Note: these criteria have been subject to change. They represented an optimum. Compromises had to be done according to diverse circumstances later on.
1. The mechanism must provide a deterministic way to collate graphic character strings. Thus, if two strings of graphic characters are different when directly compared in binary, the order assigned by the mechanism should be always the same and the strings will be considered different even if they are externally considered equivalent by humans.
2. For each script, if this is possible, the order assigned will be culturally acceptable to a majority of users of that script.
3. The repertoire of characters supported should be at least the one defined by Level three implementation (the richest possible) of ISO/IEC 10646.
4. The ordering table will be defined keeping in mind the following points concerning internal string transformation number assignments:
- the assignments are processed as efficiently as possible if they are stored in a permanent way, and
- the assignments allow direct and correct one-pass binary comparisons between two resultant number sequences.
The table is defined this way because it is always possible to define an order between two strings by whatever complex method is used. However, real systems must have a minimum level of performance. Once assignment is made on original strings, the result must be storable without modification. Also, the result must be directly reusable for comparison purposes, without having to redo the conversion process each time. This will also enable existing systems to make comparisons with minimum changes and sometimes without having to change programs.
5. There must be a mechanism to use the table as a template, primarily to optimise the process for the user's language. In the template, the order of a series of characters may be modified by simple a posteriori declaration, without having to specify the whole table again.
6. Given the reusable comparison keys obtained (see 4), it must be possible to reconstitute the original as is without the need to preserve it. This means that the reversibility of the process must be available to applications if required.

▸ DATA EXCERPTS
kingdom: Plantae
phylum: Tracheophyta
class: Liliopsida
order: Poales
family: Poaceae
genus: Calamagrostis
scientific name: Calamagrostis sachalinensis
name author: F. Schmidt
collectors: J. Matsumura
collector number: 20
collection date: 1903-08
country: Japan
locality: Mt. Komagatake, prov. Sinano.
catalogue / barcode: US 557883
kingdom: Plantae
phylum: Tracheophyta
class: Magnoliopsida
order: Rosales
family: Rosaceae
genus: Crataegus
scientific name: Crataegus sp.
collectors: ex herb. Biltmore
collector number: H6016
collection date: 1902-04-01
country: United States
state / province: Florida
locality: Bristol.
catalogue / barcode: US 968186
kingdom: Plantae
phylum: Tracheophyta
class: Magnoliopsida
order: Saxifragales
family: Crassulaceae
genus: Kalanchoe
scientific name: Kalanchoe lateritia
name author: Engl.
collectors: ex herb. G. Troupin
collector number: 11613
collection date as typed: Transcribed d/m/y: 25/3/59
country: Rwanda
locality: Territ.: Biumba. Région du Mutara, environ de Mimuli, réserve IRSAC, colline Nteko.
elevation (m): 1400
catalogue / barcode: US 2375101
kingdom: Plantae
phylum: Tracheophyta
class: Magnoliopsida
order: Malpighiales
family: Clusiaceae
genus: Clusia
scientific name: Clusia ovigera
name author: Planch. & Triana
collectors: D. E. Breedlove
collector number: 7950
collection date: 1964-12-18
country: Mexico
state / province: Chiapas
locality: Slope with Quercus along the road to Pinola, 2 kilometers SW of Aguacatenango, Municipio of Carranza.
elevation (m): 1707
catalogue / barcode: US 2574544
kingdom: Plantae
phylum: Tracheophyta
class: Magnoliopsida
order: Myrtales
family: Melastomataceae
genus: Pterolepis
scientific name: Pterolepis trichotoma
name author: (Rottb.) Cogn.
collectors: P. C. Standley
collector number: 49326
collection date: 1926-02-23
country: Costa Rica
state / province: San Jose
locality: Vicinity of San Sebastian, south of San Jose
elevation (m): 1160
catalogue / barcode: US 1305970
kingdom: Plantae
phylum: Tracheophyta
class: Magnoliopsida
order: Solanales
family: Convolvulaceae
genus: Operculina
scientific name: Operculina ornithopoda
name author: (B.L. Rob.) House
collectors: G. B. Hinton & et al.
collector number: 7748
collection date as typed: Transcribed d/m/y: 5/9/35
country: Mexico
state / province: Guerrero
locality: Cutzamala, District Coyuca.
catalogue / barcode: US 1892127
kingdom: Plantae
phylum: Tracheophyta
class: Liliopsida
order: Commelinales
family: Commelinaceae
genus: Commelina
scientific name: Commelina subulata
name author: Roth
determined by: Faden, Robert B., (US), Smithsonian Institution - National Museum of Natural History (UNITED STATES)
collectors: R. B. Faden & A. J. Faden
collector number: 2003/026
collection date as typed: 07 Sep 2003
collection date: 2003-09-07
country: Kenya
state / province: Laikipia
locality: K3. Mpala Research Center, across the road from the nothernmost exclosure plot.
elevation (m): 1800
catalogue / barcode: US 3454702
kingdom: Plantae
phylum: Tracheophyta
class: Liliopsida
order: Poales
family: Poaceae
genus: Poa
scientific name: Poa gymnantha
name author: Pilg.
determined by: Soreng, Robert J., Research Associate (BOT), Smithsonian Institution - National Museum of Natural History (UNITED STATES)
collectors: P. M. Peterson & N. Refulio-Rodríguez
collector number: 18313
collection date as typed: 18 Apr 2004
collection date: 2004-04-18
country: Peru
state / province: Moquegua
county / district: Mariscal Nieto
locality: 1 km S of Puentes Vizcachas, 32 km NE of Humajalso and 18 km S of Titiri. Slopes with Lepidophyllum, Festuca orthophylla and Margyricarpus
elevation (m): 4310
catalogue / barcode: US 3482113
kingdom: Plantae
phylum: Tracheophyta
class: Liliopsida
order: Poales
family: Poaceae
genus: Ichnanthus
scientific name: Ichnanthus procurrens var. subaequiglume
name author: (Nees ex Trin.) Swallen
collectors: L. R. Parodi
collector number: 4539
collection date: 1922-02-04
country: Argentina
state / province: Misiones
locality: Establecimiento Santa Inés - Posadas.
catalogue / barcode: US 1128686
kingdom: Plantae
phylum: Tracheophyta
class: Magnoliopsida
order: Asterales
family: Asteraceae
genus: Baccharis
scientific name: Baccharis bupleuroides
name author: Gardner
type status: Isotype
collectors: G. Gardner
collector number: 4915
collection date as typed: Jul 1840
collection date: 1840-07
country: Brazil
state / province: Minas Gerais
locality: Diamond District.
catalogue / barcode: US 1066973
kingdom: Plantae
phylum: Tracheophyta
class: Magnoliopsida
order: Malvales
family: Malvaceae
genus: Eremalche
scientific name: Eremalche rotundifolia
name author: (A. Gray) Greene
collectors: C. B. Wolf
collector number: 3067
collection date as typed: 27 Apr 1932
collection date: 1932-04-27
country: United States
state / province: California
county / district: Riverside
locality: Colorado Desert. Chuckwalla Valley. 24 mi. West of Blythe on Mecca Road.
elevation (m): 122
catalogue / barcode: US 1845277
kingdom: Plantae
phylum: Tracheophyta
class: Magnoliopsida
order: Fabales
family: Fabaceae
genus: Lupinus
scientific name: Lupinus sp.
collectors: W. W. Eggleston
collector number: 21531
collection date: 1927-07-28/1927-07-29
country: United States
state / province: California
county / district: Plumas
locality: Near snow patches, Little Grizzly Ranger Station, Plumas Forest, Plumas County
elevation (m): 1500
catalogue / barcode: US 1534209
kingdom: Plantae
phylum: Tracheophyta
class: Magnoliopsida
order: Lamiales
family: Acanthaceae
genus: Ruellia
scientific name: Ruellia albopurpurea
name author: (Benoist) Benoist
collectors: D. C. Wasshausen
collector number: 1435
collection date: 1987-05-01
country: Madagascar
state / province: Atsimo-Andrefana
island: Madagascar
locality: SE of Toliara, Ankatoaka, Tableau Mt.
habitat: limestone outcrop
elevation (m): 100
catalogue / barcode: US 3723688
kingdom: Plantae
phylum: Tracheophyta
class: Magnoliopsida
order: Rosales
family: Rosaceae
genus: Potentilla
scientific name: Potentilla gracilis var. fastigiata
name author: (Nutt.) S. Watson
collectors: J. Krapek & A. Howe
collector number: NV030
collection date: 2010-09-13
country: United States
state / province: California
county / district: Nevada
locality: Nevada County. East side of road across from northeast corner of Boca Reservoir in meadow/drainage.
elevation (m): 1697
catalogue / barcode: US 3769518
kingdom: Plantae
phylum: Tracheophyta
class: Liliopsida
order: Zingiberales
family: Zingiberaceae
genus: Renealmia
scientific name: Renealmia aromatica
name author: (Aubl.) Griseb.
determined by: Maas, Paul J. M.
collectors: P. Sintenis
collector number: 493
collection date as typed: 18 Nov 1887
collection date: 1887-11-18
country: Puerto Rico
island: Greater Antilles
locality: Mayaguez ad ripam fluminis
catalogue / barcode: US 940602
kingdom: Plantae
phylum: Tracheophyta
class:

▸ OBJECTIVE
In the text on string collation criteria, reproduce everything from "1. The mechanism" down to "of that script.", word for word.

▸ RESPONSE TO THIS TASK
1. The mechanism must provide a deterministic way to collate graphic character strings. Thus, if two strings of graphic characters are different when directly compared in binary, the order assigned by the mechanism should be always the same and the strings will be considered different even if they are externally considered equivalent by humans.
2. For each script, if this is possible, the order assigned will be culturally acceptable to a majority of users of that script.